STUDY 10 MG/KG PLACEBO DIFF
BLISS 52 57.6 43.6 14
BLISS 76 43.2 33.8 9.4

Based on the above, it is clear that there is enough evidence to approve the drug. This was truly great news for us who have had no new treatment for our lupus patients in the past 50 years.

Now to the news from April 20. The 76 week data from BLISS 76 was released, and the company said 38.5% of patients responded to the 10 mg/kg dose (down from 43.2% at 52 weeks, a drop of 4.7%) compared to 32.4% of patients treated with a placebo (down from 33.8% at 52 weeks, a drop of 1.4%). The difference between the 10 mg/kg dose and placebo was not statistically significant. More curiously, the previously less appealing dose of 1 mg/kg was in many measures better than the 10 mg/kg dose. So, what is going on? And what are its implications?

It is unclear why the response rates dropped with time. Was it due to antibodies to the antibodies? After all, lupus patients are very adept at making antibodies. Or was it due to tachyphylaxis? Or some other reason?
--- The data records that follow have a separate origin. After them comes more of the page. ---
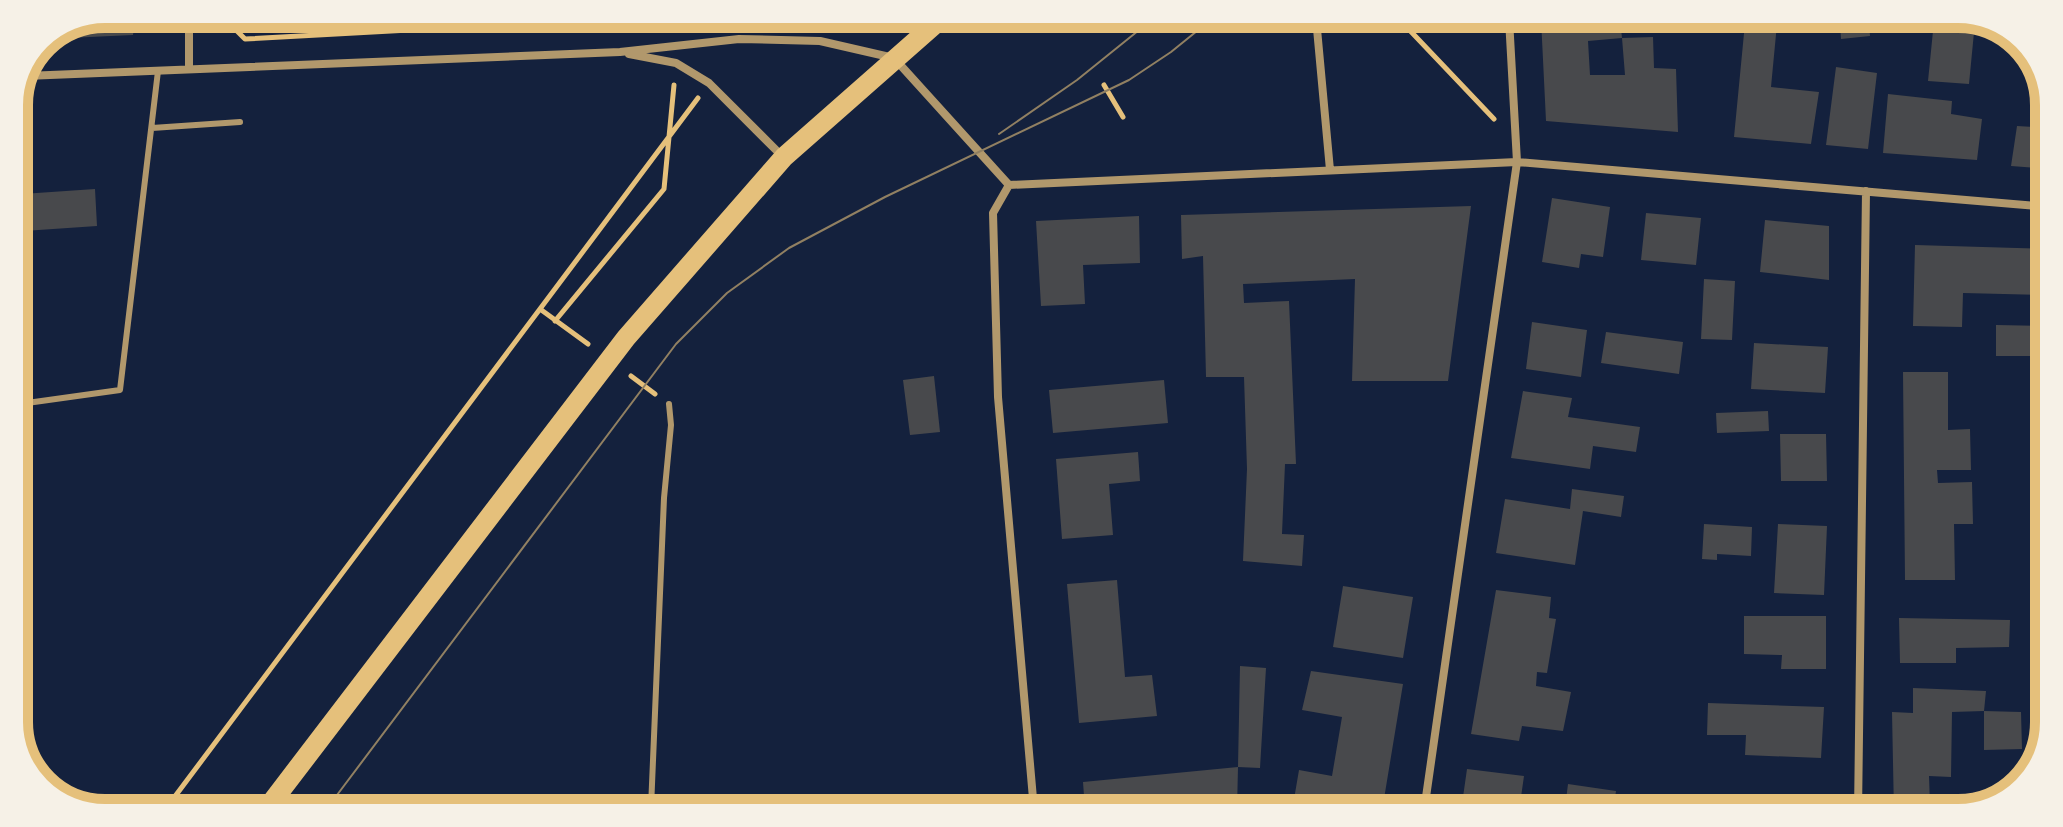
<svg xmlns="http://www.w3.org/2000/svg" width="2063" height="827" font-family="Quicksand,sans-serif">
<rect width="100%" height="100%" fill="#14213d"/>
<path fill="#48494c" d="M105 14H136L133 35 46 39Z
M250 15H358L359 27 248 29Z
M380 15 530 16V19L380 25Z
M1541 19H1620L1622 38 1588 41 1590 75H1625L1622 38 1653 37 1654 68 1676 69 1678 132 1546 121Z
M1934 21 1975 22 1969 84 1928 81Z
M1869 22 1870 36 1841 39 1840 24Z
M1745 23 1777 24 1771 87 1819 92 1811 144 1734 137Z
M1836 67 1877 73 1868 149 1826 145Z
M1888 94 1952 101 1951 114 1982 119 1977 160 1883 153Z
M2017 126 2048 128V169L2011 166Z
M95 189 97 226 24 231 22 194Z
M1552 198 1610 207 1603 257 1581 254 1579 268 1542 262Z
M1471 206 1448 381H1352L1355 279 1243 284 1244 303 1289 301 1296 464H1285L1282 534 1304 535 1302 566 1243 561 1247 469 1244 377H1206L1203 256 1182 259 1181 215Z
M1646 213 1701 218 1696 265 1641 260Z
M1139 216 1140 263 1083 265 1085 304 1041 306 1036 221Z
M1765 220 1829 226V280L1760 272Z
M1915 245 2047 249V295L1963 293 1962 327 1913 326Z
M1704 279 1735 281 1732 340 1701 339Z
M1532 322 1587 330 1581 377 1526 369Z
M1996 325 2044 326V356H1996Z
M1606 332 1683 342 1679 374 1601 363Z
M1754 343 1828 347 1825 393 1751 389Z
M1903 372H1948V430L1970 429 1971 470H1937L1938 483 1972 482 1973 524H1954L1955 580H1905Z
M934 376 940 432 910 435 903 380Z
M1164 380 1168 423 1053 433 1049 390Z
M1523 391 1572 398 1568 417 1640 427 1636 452 1593 446 1590 469 1511 458Z
M1768 411 1769 431 1717 433 1716 413Z
M1780 434H1826L1827 481H1781Z
M1138 452 1140 481 1109 484 1113 535 1062 539 1056 459Z
M1572 489 1624 496 1621 517 1583 511 1575 565 1496 553 1505 499 1570 509Z
M1704 524 1752 527 1751 556 1717 554V560L1702 559Z
M1778 524 1827 526 1824 595 1774 593Z
M1117 580 1125 677 1152 675 1157 716 1079 723 1067 584Z
M1343 586 1413 597 1403 658 1333 647Z
M1496 590 1551 597 1549 618 1556 619 1547 673 1537 672 1536 686 1571 692 1563 731 1522 726 1519 741 1471 734Z
M1744 616H1826V669H1781L1782 655 1744 654Z
M1899 618 2010 620 2009 647 1956 648V663H1900Z
M1240 666 1266 668 1260 768 1238 767Z
M1311 671 1403 684 1382 811H1292L1299 770 1332 776 1342 717 1302 710Z
M1913 688 1986 691 1984 711 2021 712 2022 749 1984 750V711L1952 712 1951 777 1929 776 1930 804H1966V811L1894 813 1892 712 1913 713Z
M1708 703 1824 707 1821 758 1745 755 1746 735H1707Z
M1238 767 1237 810H1204L1205 804 1149 810H1085L1083 782Z
M1467 769 1524 776 1519 811H1461Z
M1568 784 1616 791 1613 812 1565 808Z
M1751 799 1825 800 1824 813 1751 812Z"/>
<g fill="none" stroke-linecap="round" stroke-linejoin="round">
<path stroke="#e5c07b" stroke-width="5" d="M1399 19 1494 119
M231 25 245 39 666 16
M1104 85 1123 117
M540 309 588 344
M555 321 664 189 674 85
M631 376 655 394
M167 807 698 98"/>
<path stroke="#b1986c" stroke-width="6" d="M152 128 240 122
M14 506 27 403 120 390 158 71
M651 808 664 498 671 425 669 404"/>
<path stroke="#b1986c" stroke-width="8" d="M1316 18 1330 170
M629 54 676 63 709 83 782 156
M189 69V14
M25 76 620 52 739 39 820 41 894 58 1009 185 1517 162 2048 207
M1009 185 993 213 998 397 1034 810
M1424 811 1517 162 1509 19
M1858 813 1866 191"/>
<path stroke="#e5c07b" stroke-width="20" d="M268 807 626 338 784 157 943 17"/>
<path stroke="#918062" stroke-width="2" d="M999 134 1077 80 1154 18
M328 807 676 344 727 293 789 248 885 197 1129 80 1171 52 1213 18"/>
</g>
<path d="M0 0H2063V827H0ZM105 28H1958A77 77 0 0 1 2035 105V722A77 77 0 0 1 1958 799H105A77 77 0 0 1 28 722V105A77 77 0 0 1 105 28Z" fill="#f6f1e7" fill-rule="evenodd"/>
<path fill="none" stroke="#e5c07b" stroke-width="10" d="M105 28H1958A77 77 0 0 1 2035 105V722A77 77 0 0 1 1958 799H105A77 77 0 0 1 28 722V105A77 77 0 0 1 105 28Z"/>
</svg>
The implications of this phenomenon are significant. Lets do the maths. Of my 20 patients who can be treated with Belimumab, lets say I put them all on it at (speculatively) $20,000 a year. That nets the company $400,000. After a year, I have to stop treating them, and can only use Belimumab on new patients (lets say about 4). Now the company is netting only $80,000, down from $400,000. But there is another, more important point. This relates to the question of why the effect wears off - does the effect, in fact, go into reverse? In other words, will there be a rebound? Will the disease, once the Belimumab is stopped, become worse than it was originally? Some may argue that no such rebound was seen in the clinical studies, but one must keep in mind that patients are not followed beyond a week or so after their last visit, so a rebound would not be captured by the study. So while the PI (principal investigator at the site) would know about it (assuming s/he knew the randomization), the companies would not.

Compare that to the anti-TNF story - one of the great advantages of anti-TNFs such as Enbrel (Pfizer and Amgen) and Humira (Abbott) used in the treatment of RA is that their efficay does not wane with time. No wonder they have 8 - 10 year safety and efficacy data. Similar long term safety and efficacy data would be very useful for Benlysta.